Die Studiensemester an der Universität in Breslau (1911–1913)
pp. 32-46
in: , Edith Steins philosophische Entwicklung, Berlin, Springer, 1987Abstract
Der Wechsel von der Schule an die Universität bringt einen markanten Wandel im Befinden E. Steins mit sich. Das häufige Kranksein hat sie abgelegt, nun erstarkt sie physisch und psychisch, was sogleich die alte Überheblichkeit aufkommen lässt. In ihrer Selbstbiographie vermerkt sie beispielsweise in bezug auf einen Freund, der wegen heftiger Migräneanfälle häufig arbeitsunfähig war: «Da ich meine ganze Studienzeit hindurch immer völlig frisch und gesund war, so hatte ich für ihn immer etwas von dem Mitleid gegenüber dem vital Schwächeren.»1 Der Beginn einer psychischen Veränderung bekundet sich darin, dass E. Stein aus ihrer selbstgewählten Einsamkeit heraustritt, Anschluss an Gleichgesinnte sucht und findet.
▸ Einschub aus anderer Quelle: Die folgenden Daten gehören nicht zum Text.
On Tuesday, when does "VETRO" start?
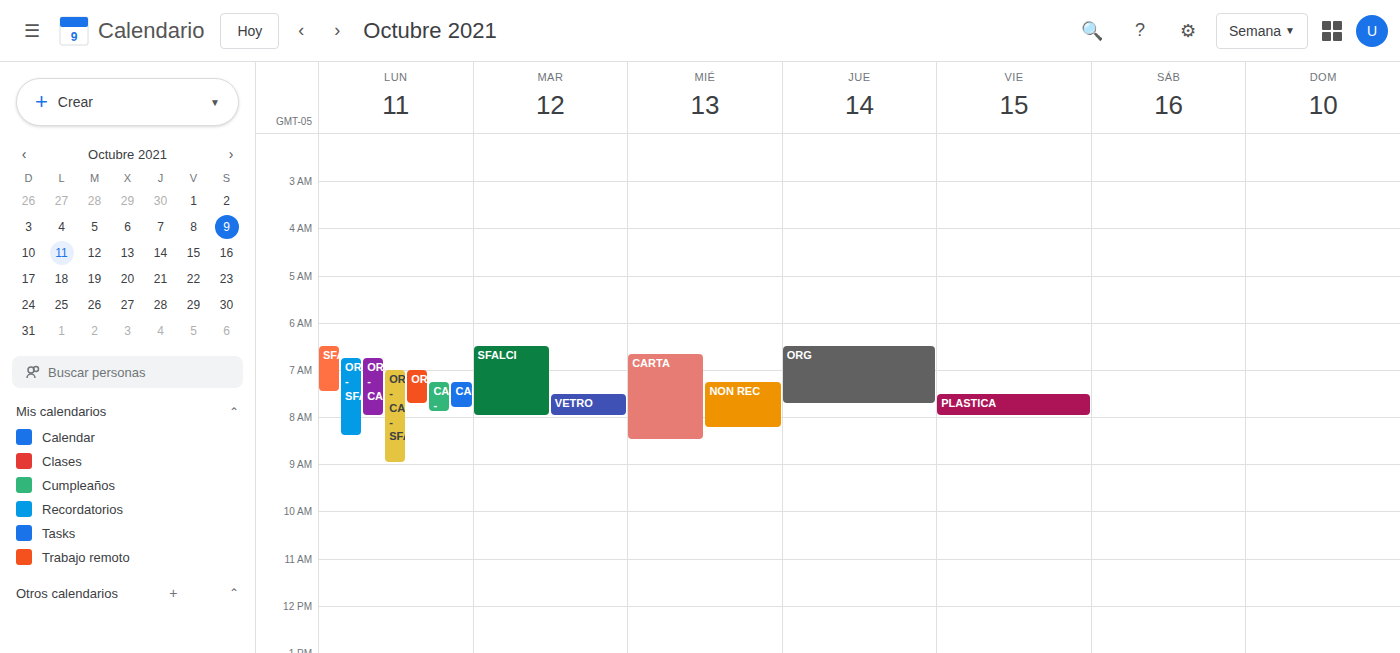
7:30 AM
Das elterliche Haus bleibt Wohnort, dient aber vorwiegend als Schlaf- und Speisestätte: Für «das Familienleben blieb mir kaum noch Zeit übrig. Meine Angehörigen bekamen mich fast nur noch bei den Mahlzeiten zu sehen — und auch da nicht einmal immer. Kam ich zu Tisch, so waren meine Gedanken meist noch bei der Arbeit, und ich sprach wenig», denn «meine philosophischen Probleme waren nichts für den Familientisch»2. Viel besser und ausführlicher liess sich hierüber in einem kleinen Freundeskreis sprechen.